In the past month or so, one controversial topic has remained in the media spotlight (as it should): the zero tolerance policy for prosecuting illegal immigrants at the Mexico-U.S. border separation and subsequent separation policy of immigrant children from their parents. The separation policy, in particular, has been labeled inhumane —and even as child abuse by some. Although President Trump ultimately called for a end to separating immigrant children from parents — as did a federal judge in California — roughly 2,000 kids who had already been separated and placed in detention centers are remain there, without their parents. Apparently, immigrant parents are being asked to forfeit asylum cases in order to reunite with their children. And it's completely ridiculous.

As NY Magazine reported, the federal government has been taking migrant children separated from their parents at the bord to detention centers across the country and then refusing to release them to relatives in the U.S. unless families pay steep transport fees — and potentially risk deportation themselves. Here's the thing, though: it doesn't even make sense from a financial standpoint. The cost to keep a migrant child at a federal facility costs more than $600 per day; so the government could actually be saving money by dropping these exorbitant transport fees, NY Magazine pointed out.

As The New York Times reported, a Los Angeles construction worker named Marlon Parada was told to pay $1,800 in order to fly his cousin's daughter, Anyi, and an escort from a detention center in Houston to Los Angeles, where he and his family lives. Anyi had been taken from her mother when they attempted to cross the border, and she couldn't be released unless a family member agreed to take her in. "It caught me by surprise when they demanded all that money," Parada told The New York Times. "I asked them to just put her on a bus, but they wouldn’t." Thankfully, Parada was able to gather enough money from friends to wire to the operator of the migrant shelter. But what about families who don't have this ability? As the publication reported, the Office of Refugee Resettlement has stressed these requirements are in place to ensure kids aren't released to traffickers — and that they will be well-cared for in these homes.

Not only are these relatives facing ridiculous transport fees, they're also risking deportation themselves by trying to help the children in their families, NY Magazine reported. Thanks to a new rule, all adults in any household that volunteers to take in a migrant child must submit fingerprints to Immigration and Customs Enforcement, according to the publication. Theoretically, this could deter potential sponsors from coming forward to take in young relatives. Because let's not forget: back in January, the Trump administration revoked the temporary status from hundreds of thousands of legal Central American immigrants, Vox reported.
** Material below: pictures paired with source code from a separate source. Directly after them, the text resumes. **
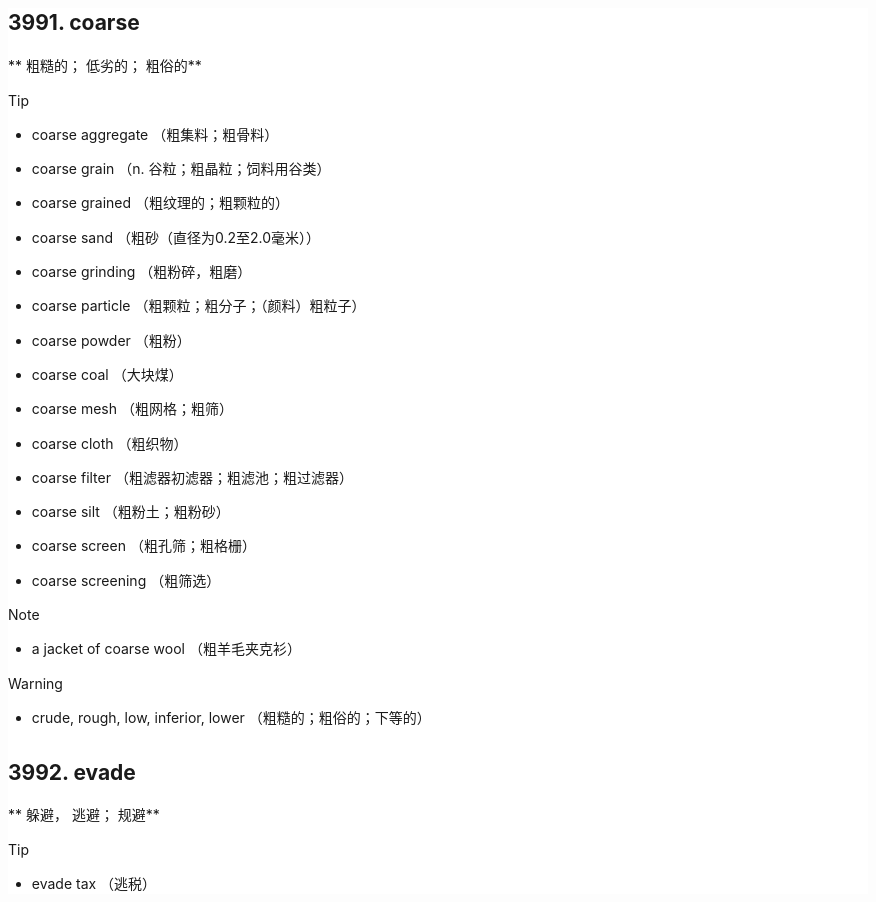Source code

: ## 3991. coarse

** 粗糙的； 低劣的； 粗俗的**

> [!TIP]
>
> - coarse aggregate （粗集料；粗骨料）
>
> - coarse grain （n. 谷粒；粗晶粒；饲料用谷类）
>
> - coarse grained （粗纹理的；粗颗粒的）
>
> - coarse sand （粗砂（直径为0.2至2.0毫米））
>
> - coarse grinding （粗粉碎，粗磨）
>
> - coarse particle （粗颗粒；粗分子；（颜料）粗粒子）
>
> - coarse powder （粗粉）
>
> - coarse coal （大块煤）
>
> - coarse mesh （粗网格；粗筛）
>
> - coarse cloth （粗织物）
>
> - coarse filter （粗滤器初滤器；粗滤池；粗过滤器）
>
> - coarse silt （粗粉土；粗粉砂）
>
> - coarse screen （粗孔筛；粗格栅）
>
> - coarse screening （粗筛选）
>

> [!NOTE]
>
> - a jacket of coarse wool （粗羊毛夹克衫）
>

> [!WARNING]
>
> - crude, rough, low, inferior, lower （粗糙的；粗俗的；下等的）
>

## 3992. evade

** 躲避， 逃避； 规避**

> [!TIP]
>
> - evade tax （逃税）
>
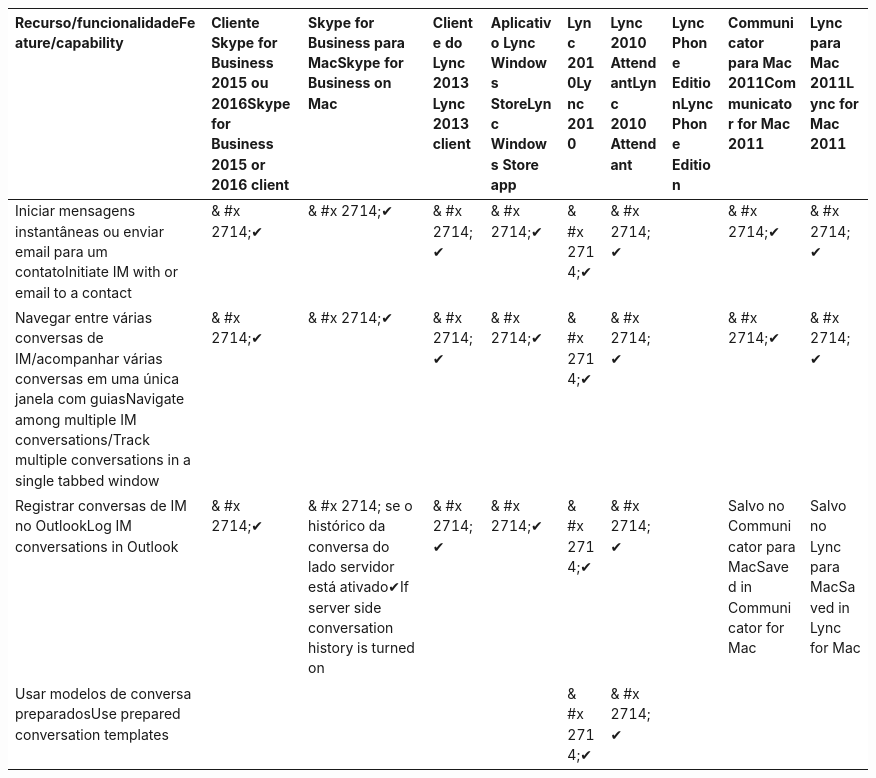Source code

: |<span data-ttu-id="a1b5c-299">Recurso/funcionalidade</span><span class="sxs-lookup"><span data-stu-id="a1b5c-299">Feature/capability</span></span> | <span data-ttu-id="a1b5c-300">Cliente Skype for Business 2015 ou 2016</span><span class="sxs-lookup"><span data-stu-id="a1b5c-300">Skype for Business 2015 or 2016 client</span></span> | <span data-ttu-id="a1b5c-301">Skype for Business para Mac</span><span class="sxs-lookup"><span data-stu-id="a1b5c-301">Skype for Business on Mac</span></span> | <span data-ttu-id="a1b5c-302">Cliente do Lync 2013</span><span class="sxs-lookup"><span data-stu-id="a1b5c-302">Lync 2013 client</span></span> | <span data-ttu-id="a1b5c-303">Aplicativo Lync Windows Store</span><span class="sxs-lookup"><span data-stu-id="a1b5c-303">Lync Windows Store app</span></span> | <span data-ttu-id="a1b5c-304">Lync 2010</span><span class="sxs-lookup"><span data-stu-id="a1b5c-304">Lync 2010</span></span> | <span data-ttu-id="a1b5c-305">Lync 2010 Attendant</span><span class="sxs-lookup"><span data-stu-id="a1b5c-305">Lync 2010 Attendant</span></span> | <span data-ttu-id="a1b5c-306">Lync Phone Edition</span><span class="sxs-lookup"><span data-stu-id="a1b5c-306">Lync Phone Edition</span></span> | <span data-ttu-id="a1b5c-307">Communicator para Mac 2011</span><span class="sxs-lookup"><span data-stu-id="a1b5c-307">Communicator for Mac 2011</span></span> | <span data-ttu-id="a1b5c-308">Lync para Mac 2011</span><span class="sxs-lookup"><span data-stu-id="a1b5c-308">Lync for Mac 2011</span></span> | 
|:-----|:-----|:-----|:-----|:-----|:-----|:-----|:-----|:-----|:-----|
|<span data-ttu-id="a1b5c-309">Iniciar mensagens instantâneas ou enviar email para um contato</span><span class="sxs-lookup"><span data-stu-id="a1b5c-309">Initiate IM with or email to a contact</span></span>  <br/> |<span data-ttu-id="a1b5c-310">& #x 2714;</span><span class="sxs-lookup"><span data-stu-id="a1b5c-310">&#x2714;</span></span>|<span data-ttu-id="a1b5c-311">& #x 2714;</span><span class="sxs-lookup"><span data-stu-id="a1b5c-311">&#x2714;</span></span>|<span data-ttu-id="a1b5c-312">& #x 2714;</span><span class="sxs-lookup"><span data-stu-id="a1b5c-312">&#x2714;</span></span>|<span data-ttu-id="a1b5c-313">& #x 2714;</span><span class="sxs-lookup"><span data-stu-id="a1b5c-313">&#x2714;</span></span>|<span data-ttu-id="a1b5c-314">& #x 2714;</span><span class="sxs-lookup"><span data-stu-id="a1b5c-314">&#x2714;</span></span>|<span data-ttu-id="a1b5c-315">& #x 2714;</span><span class="sxs-lookup"><span data-stu-id="a1b5c-315">&#x2714;</span></span>||<span data-ttu-id="a1b5c-316">& #x 2714;</span><span class="sxs-lookup"><span data-stu-id="a1b5c-316">&#x2714;</span></span>|<span data-ttu-id="a1b5c-317">& #x 2714;</span><span class="sxs-lookup"><span data-stu-id="a1b5c-317">&#x2714;</span></span>|
|<span data-ttu-id="a1b5c-318">Navegar entre várias conversas de IM/acompanhar várias conversas em uma única janela com guias</span><span class="sxs-lookup"><span data-stu-id="a1b5c-318">Navigate among multiple IM conversations/Track multiple conversations in a single tabbed window</span></span>  <br/> |<span data-ttu-id="a1b5c-319">& #x 2714;</span><span class="sxs-lookup"><span data-stu-id="a1b5c-319">&#x2714;</span></span>|<span data-ttu-id="a1b5c-320">& #x 2714;</span><span class="sxs-lookup"><span data-stu-id="a1b5c-320">&#x2714;</span></span>|<span data-ttu-id="a1b5c-321">& #x 2714;</span><span class="sxs-lookup"><span data-stu-id="a1b5c-321">&#x2714;</span></span>|<span data-ttu-id="a1b5c-322">& #x 2714;</span><span class="sxs-lookup"><span data-stu-id="a1b5c-322">&#x2714;</span></span>|<span data-ttu-id="a1b5c-323">& #x 2714;</span><span class="sxs-lookup"><span data-stu-id="a1b5c-323">&#x2714;</span></span>|<span data-ttu-id="a1b5c-324">& #x 2714;</span><span class="sxs-lookup"><span data-stu-id="a1b5c-324">&#x2714;</span></span>||<span data-ttu-id="a1b5c-325">& #x 2714;</span><span class="sxs-lookup"><span data-stu-id="a1b5c-325">&#x2714;</span></span>|<span data-ttu-id="a1b5c-326">& #x 2714;</span><span class="sxs-lookup"><span data-stu-id="a1b5c-326">&#x2714;</span></span>|
|<span data-ttu-id="a1b5c-327">Registrar conversas de IM no Outlook</span><span class="sxs-lookup"><span data-stu-id="a1b5c-327">Log IM conversations in Outlook</span></span>  <br/> |<span data-ttu-id="a1b5c-328">& #x 2714;</span><span class="sxs-lookup"><span data-stu-id="a1b5c-328">&#x2714;</span></span>|<span data-ttu-id="a1b5c-329">& #x 2714; se o histórico da conversa do lado servidor está ativado</span><span class="sxs-lookup"><span data-stu-id="a1b5c-329">&#x2714;If server side conversation history is turned on</span></span>  <br/> |<span data-ttu-id="a1b5c-330">& #x 2714;</span><span class="sxs-lookup"><span data-stu-id="a1b5c-330">&#x2714;</span></span>|<span data-ttu-id="a1b5c-331">& #x 2714;</span><span class="sxs-lookup"><span data-stu-id="a1b5c-331">&#x2714;</span></span>|<span data-ttu-id="a1b5c-332">& #x 2714;</span><span class="sxs-lookup"><span data-stu-id="a1b5c-332">&#x2714;</span></span>|<span data-ttu-id="a1b5c-333">& #x 2714;</span><span class="sxs-lookup"><span data-stu-id="a1b5c-333">&#x2714;</span></span>||<span data-ttu-id="a1b5c-334">Salvo no Communicator para Mac</span><span class="sxs-lookup"><span data-stu-id="a1b5c-334">Saved in Communicator for Mac</span></span>  <br/> |<span data-ttu-id="a1b5c-335">Salvo no Lync para Mac</span><span class="sxs-lookup"><span data-stu-id="a1b5c-335">Saved in Lync for Mac</span></span>  <br/> |
|<span data-ttu-id="a1b5c-336">Usar modelos de conversa preparados</span><span class="sxs-lookup"><span data-stu-id="a1b5c-336">Use prepared conversation templates</span></span>  <br/> |||||<span data-ttu-id="a1b5c-337">& #x 2714;</span><span class="sxs-lookup"><span data-stu-id="a1b5c-337">&#x2714;</span></span>|<span data-ttu-id="a1b5c-338">& #x 2714;</span><span class="sxs-lookup"><span data-stu-id="a1b5c-338">&#x2714;</span></span>||||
To make matters worse, migrant parents are being asked to give up their right to seek asylum in the U.S. — as well as their children's right — in order to be reunited with their kids at "reunification and removal facility in Port Isabel, Texas, Vox reported. Of course, parents can certainly refuse this offer, and then they'll have to wait to see their children until their asylum case is adjudicated. Did I mention this can take months and sometimes even years? (Yeah. Not cool.) Let's just say Twitter has a lot of thoughts on the matter. One Twitter user wrote, "False choice is no choice. If you read this right, the only choice is to leave and forfeit your asylum claims forever, if you ever want to see your child again. This is morally repugnant #resist."
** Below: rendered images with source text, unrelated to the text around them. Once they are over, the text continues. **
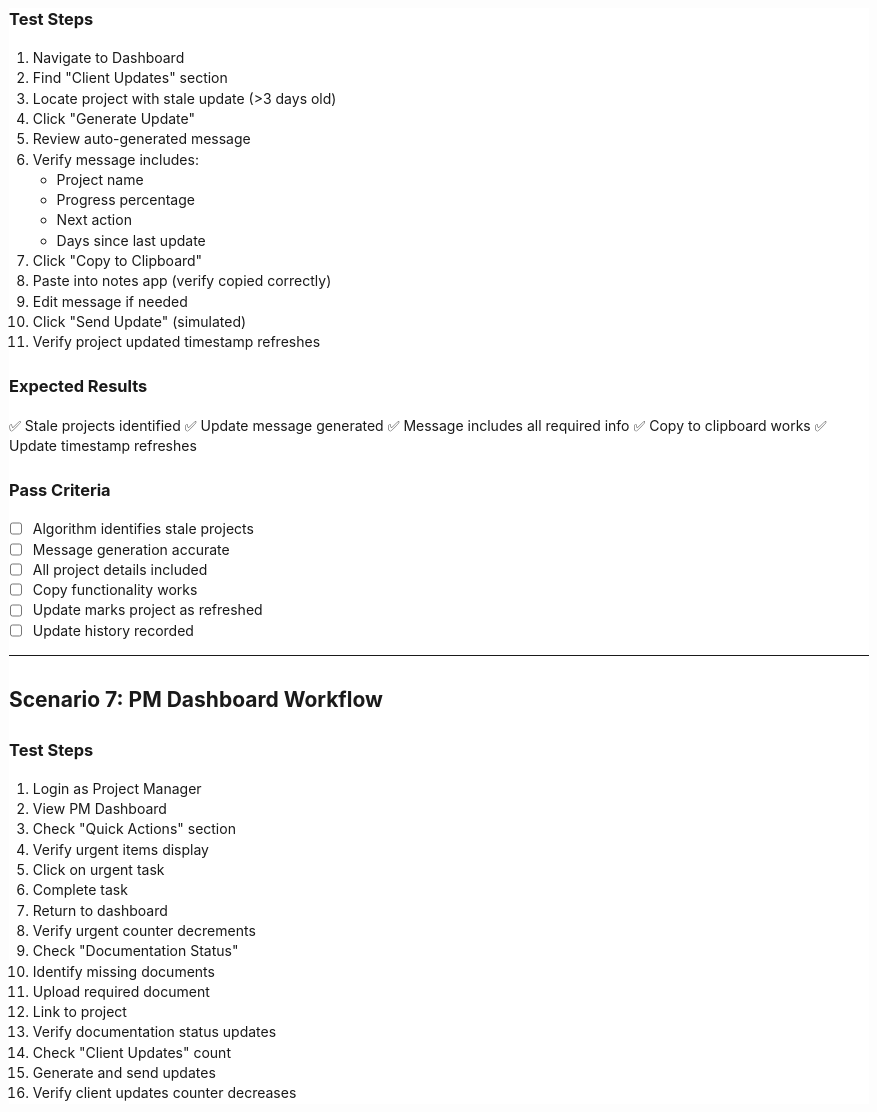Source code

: ### Test Steps
1. Navigate to Dashboard
2. Find "Client Updates" section
3. Locate project with stale update (>3 days old)
4. Click "Generate Update"
5. Review auto-generated message
6. Verify message includes:
   - Project name
   - Progress percentage
   - Next action
   - Days since last update
7. Click "Copy to Clipboard"
8. Paste into notes app (verify copied correctly)
9. Edit message if needed
10. Click "Send Update" (simulated)
11. Verify project updated timestamp refreshes

### Expected Results
✅ Stale projects identified
✅ Update message generated
✅ Message includes all required info
✅ Copy to clipboard works
✅ Update timestamp refreshes

### Pass Criteria
- [ ] Algorithm identifies stale projects
- [ ] Message generation accurate
- [ ] All project details included
- [ ] Copy functionality works
- [ ] Update marks project as refreshed
- [ ] Update history recorded

---

## Scenario 7: PM Dashboard Workflow

### Test Steps
1. Login as Project Manager
2. View PM Dashboard
3. Check "Quick Actions" section
4. Verify urgent items display
5. Click on urgent task
6. Complete task
7. Return to dashboard
8. Verify urgent counter decrements
9. Check "Documentation Status"
10. Identify missing documents
11. Upload required document
12. Link to project
13. Verify documentation status updates
14. Check "Client Updates" count
15. Generate and send updates
16. Verify client updates counter decreases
Another person tweeted, "If adult migrants agree to forfeit their right (& their kids' right) to seek asylum in the US, then the gov't will reunite them. If they persist in seeking asylum, the gov't will keep them from seeing their kids until their case is final, it could be years. #evil"

Yet another Twitter user chimed in with, "Asylum seekers, by definition, are not illegal. Except the country is now charging them for the MISDEMEANOUR of illegal crossing before validating their asylum claim, and using their children as hostages to have them forfeit their RIGHT to asylum."

Honestly, it's difficult to imagine what parents in this situation are feeling. On one hand, they're desperate to be reunited with their children — who are probably scared and undoubtedly traumatized by the separation in s foreign country. On the other hand, seeking asylum was the reason they came in the first place — to seek a better life for their children. How can you possibly force a parent to choose? Because they certainly shouldn't have to.